The Networked Audio range of audio interfaces (Horus & Hapi to the uninitiated) can easily be considered some of the best audio interfaces in the world.
Using nothing more than a GbE port on your Mac, all of the members of the Networked Audio family provide the most astonishing Inputs for your location recording.
What is The Networked Audio Family?
In very small boxes (2U and 1U respectively), the members of this family of products provide some of the most sonically pristine audio I/O, professional-grade synchronisation I/O and a flexible and intuitive routing matrix and digital format converter all wrapped together in an interface which can be accessed from any web-enabled device.
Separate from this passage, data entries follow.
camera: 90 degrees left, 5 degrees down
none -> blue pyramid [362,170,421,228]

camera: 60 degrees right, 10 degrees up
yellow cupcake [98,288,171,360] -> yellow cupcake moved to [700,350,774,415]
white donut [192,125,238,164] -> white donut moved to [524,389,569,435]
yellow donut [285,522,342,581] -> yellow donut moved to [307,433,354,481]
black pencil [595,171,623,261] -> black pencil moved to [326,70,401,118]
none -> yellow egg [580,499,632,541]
All of these boxes also come standard with RAVENNA / AES67 connectivity. In the most basic of terms, what this means for the end user is that once you plug a Horus or Hapi into your studio network, you can then pick up any input and output from the unit on any other DAW (Digital Audio Workstation) on that same network.
The best A to D conversion... Full stop.
After hundreds of tests made by some of the world’s most “golden eared” engineers, we can say this with a strong sense of confidence, as the Networked Audio family’s AD8D and AD8DP input cards keep coming out on top.
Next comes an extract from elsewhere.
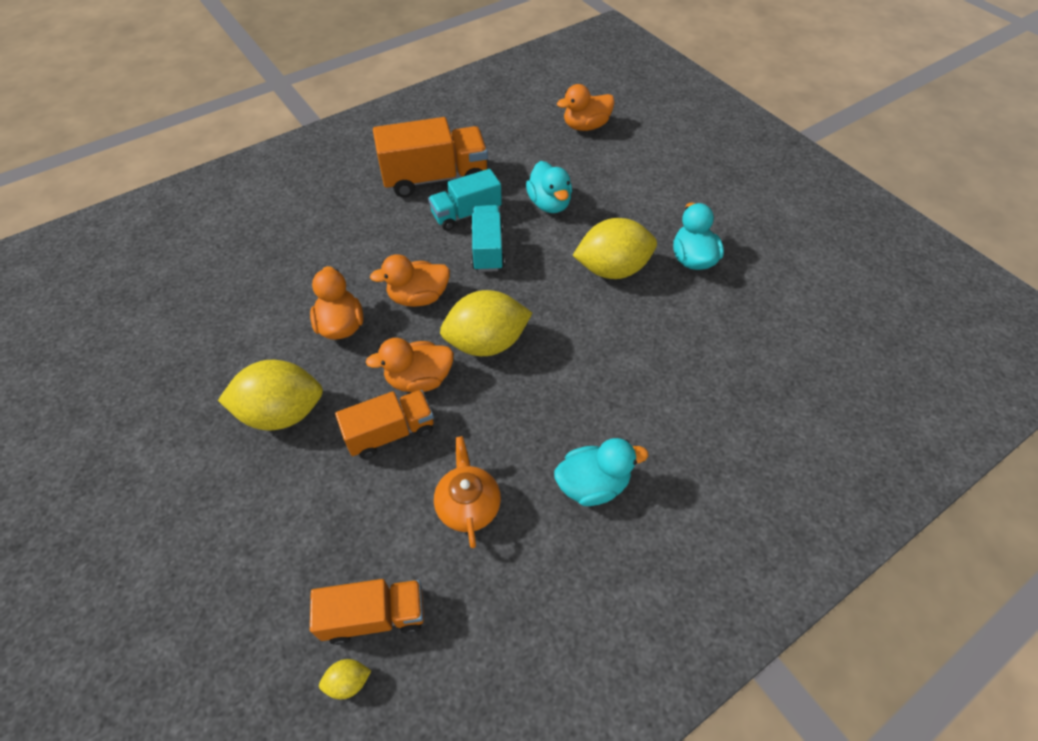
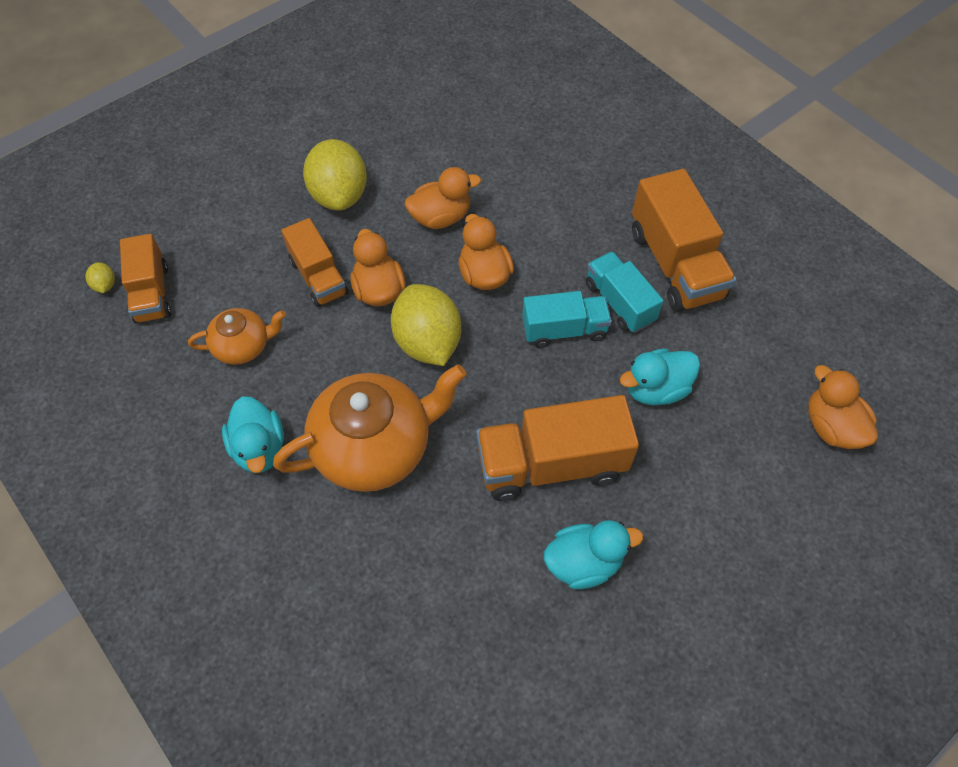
camera: 85 degrees right, 5 degrees up
yellow lemon [572,218,657,279] -> orange truck [476,395,639,501]
none -> orange teapot [273,364,466,492]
Sync over Ethernet (LTC/MTC/Video)
All the members of the Networked Audio family carry I/O for LTC (SMPTE), MTC and a video reference (Black & Burst), which are distributed using the RAVENNA/AES67 connection, this means that with Horus or Hapi, sync for your studio can run to any number of DAW’s across the network with ease!
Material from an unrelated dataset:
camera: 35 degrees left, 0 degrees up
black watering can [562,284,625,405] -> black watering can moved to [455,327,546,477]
From the elegant brushed aluminium finish, to the hand soldering of every single analog component, the Swiss-eye for precision and quality exists throughout.
AC or DC Power supplies (Hapi)
When power supply becomes a concern for you, then using the DC power option for Hapi allows you to regulate how current arrives at your DAC. Location recording usually means battery packs, and Hapi is up for the job with an optional DC input.
Some ideas on what RAVENNA and AES67 could mean for your setup:
- Long cable runs of CAT5E to keep your rig away from the action while keeping your analog runs very short
- Backup recording to a second computer using nothing more than an off the shelf switch
- Place multiple units around a set and record them all to one machine using standard IT equipment to interconnect them all.